When MCP Is Probably Overkill
A protocol-shaped solution is the wrong shape for some problems. If your AI feature lives entirely inside one app, talks to exactly one database, and is never going to be reused by anything else, wiring it through MCP is extra ceremony for no benefit. A direct function call from your tool-use handler is shorter, easier to debug, and easier for the next person on your team to follow.
MCP earns its weight when at least one of these is true:
- More than one host (Claude Desktop, Cursor, custom agent, future thing) needs the same capability.
- The capability is interesting enough that other teams or open source might want it too.
- The capability runs in a different process or on a different machine from the host, and you'd be inventing your own RPC layer otherwise.
- You want to be able to swap which model or which host runs the agent without rewriting the tools.
If none of those apply, write the function inline and move on.

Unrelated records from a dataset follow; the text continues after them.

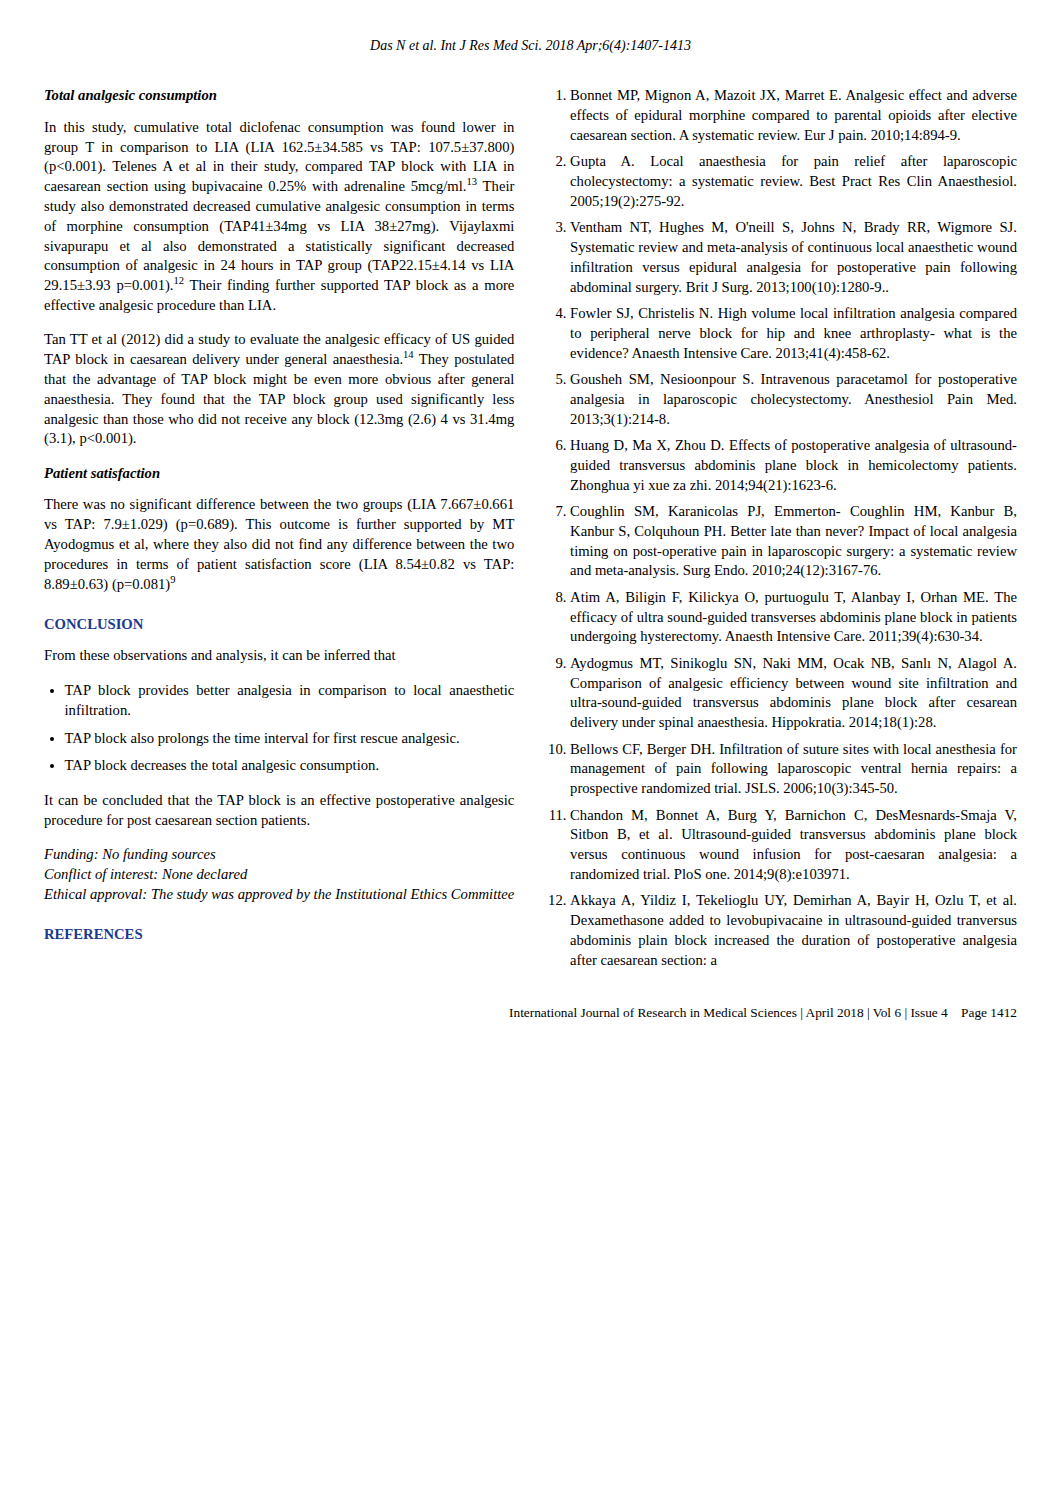Das N et al. Int J Res Med Sci. 2018 Apr;6(4):1407-1413
Total analgesic consumption
In this study, cumulative total diclofenac consumption was found lower in group T in comparison to LIA (LIA 162.5±34.585 vs TAP: 107.5±37.800) (p<0.001). Telenes A et al in their study, compared TAP block with LIA in caesarean section using bupivacaine 0.25% with adrenaline 5mcg/ml.13 Their study also demonstrated decreased cumulative analgesic consumption in terms of morphine consumption (TAP41±34mg vs LIA 38±27mg). Vijaylaxmi sivapurapu et al also demonstrated a statistically significant decreased consumption of analgesic in 24 hours in TAP group (TAP22.15±4.14 vs LIA 29.15±3.93 p=0.001).12 Their finding further supported TAP block as a more effective analgesic procedure than LIA.
Tan TT et al (2012) did a study to evaluate the analgesic efficacy of US guided TAP block in caesarean delivery under general anaesthesia.14 They postulated that the advantage of TAP block might be even more obvious after general anaesthesia. They found that the TAP block group used significantly less analgesic than those who did not receive any block (12.3mg (2.6) 4 vs 31.4mg (3.1), p<0.001).
Patient satisfaction
There was no significant difference between the two groups (LIA 7.667±0.661 vs TAP: 7.9±1.029) (p=0.689). This outcome is further supported by MT Ayodogmus et al, where they also did not find any difference between the two procedures in terms of patient satisfaction score (LIA 8.54±0.82 vs TAP: 8.89±0.63) (p=0.081)9
Conclusion
From these observations and analysis, it can be inferred that
TAP block provides better analgesia in comparison to local anaesthetic infiltration.
TAP block also prolongs the time interval for first rescue analgesic.
TAP block decreases the total analgesic consumption.
It can be concluded that the TAP block is an effective postoperative analgesic procedure for post caesarean section patients.
Funding: No funding sources
Conflict of interest: None declared
Ethical approval: The study was approved by the Institutional Ethics Committee
References
Bonnet MP, Mignon A, Mazoit JX, Marret E. Analgesic effect and adverse effects of epidural morphine compared to parental opioids after elective caesarean section. A systematic review. Eur J pain. 2010;14:894-9.
Gupta A. Local anaesthesia for pain relief after laparoscopic cholecystectomy: a systematic review. Best Pract Res Clin Anaesthesiol. 2005;19(2):275-92.
Ventham NT, Hughes M, O'neill S, Johns N, Brady RR, Wigmore SJ. Systematic review and meta-analysis of continuous local anaesthetic wound infiltration versus epidural analgesia for postoperative pain following abdominal surgery. Brit J Surg. 2013;100(10):1280-9..
Fowler SJ, Christelis N. High volume local infiltration analgesia compared to peripheral nerve block for hip and knee arthroplasty- what is the evidence? Anaesth Intensive Care. 2013;41(4):458-62.
Gousheh SM, Nesioonpour S. Intravenous paracetamol for postoperative analgesia in laparoscopic cholecystectomy. Anesthesiol Pain Med. 2013;3(1):214-8.
Huang D, Ma X, Zhou D. Effects of postoperative analgesia of ultrasound-guided transversus abdominis plane block in hemicolectomy patients. Zhonghua yi xue za zhi. 2014;94(21):1623-6.
Coughlin SM, Karanicolas PJ, Emmerton- Coughlin HM, Kanbur B, Kanbur S, Colquhoun PH. Better late than never? Impact of local analgesia timing on post-operative pain in laparoscopic surgery: a systematic review and meta-analysis. Surg Endo. 2010;24(12):3167-76.
Atim A, Biligin F, Kilickya O, purtuogulu T, Alanbay I, Orhan ME. The efficacy of ultra sound-guided transverses abdominis plane block in patients undergoing hysterectomy. Anaesth Intensive Care. 2011;39(4):630-34.
Aydogmus MT, Sinikoglu SN, Naki MM, Ocak NB, Sanlı N, Alagol A. Comparison of analgesic efficiency between wound site infiltration and ultra-sound-guided transversus abdominis plane block after cesarean delivery under spinal anaesthesia. Hippokratia. 2014;18(1):28.
Bellows CF, Berger DH. Infiltration of suture sites with local anesthesia for management of pain following laparoscopic ventral hernia repairs: a prospective randomized trial. JSLS. 2006;10(3):345-50.
Chandon M, Bonnet A, Burg Y, Barnichon C, DesMesnards-Smaja V, Sitbon B, et al. Ultrasound-guided transversus abdominis plane block versus continuous wound infusion for post-caesaran analgesia: a randomized trial. PloS one. 2014;9(8):e103971.
Akkaya A, Yildiz I, Tekelioglu UY, Demirhan A, Bayir H, Ozlu T, et al. Dexamethasone added to levobupivacaine in ultrasound-guided tranversus abdominis plain block increased the duration of postoperative analgesia after caesarean section: a
International Journal of Research in Medical Sciences | April 2018 | Vol 6 | Issue 4 Page 1412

Use MCP when you'd otherwise be inventing it.
The One-Sentence Mental Model
If MCP keeps slipping out of your head, hold on to this: MCP is a small protocol that lets a model's host (Claude Desktop, Cursor, your agent) talk to small servers that expose tools, resources, and prompts, so you write each integration once and every host picks it up.
That's the whole thing. Everything else (the JSON-RPC framing, the stdio vs HTTP transports, the SDK conveniences, the sampling reverse-channel) is detail you can look up when you need it.
Now go pick one tedious tool you've been re-implementing across three projects, wrap it in an MCP server, and watch it light up everywhere at once.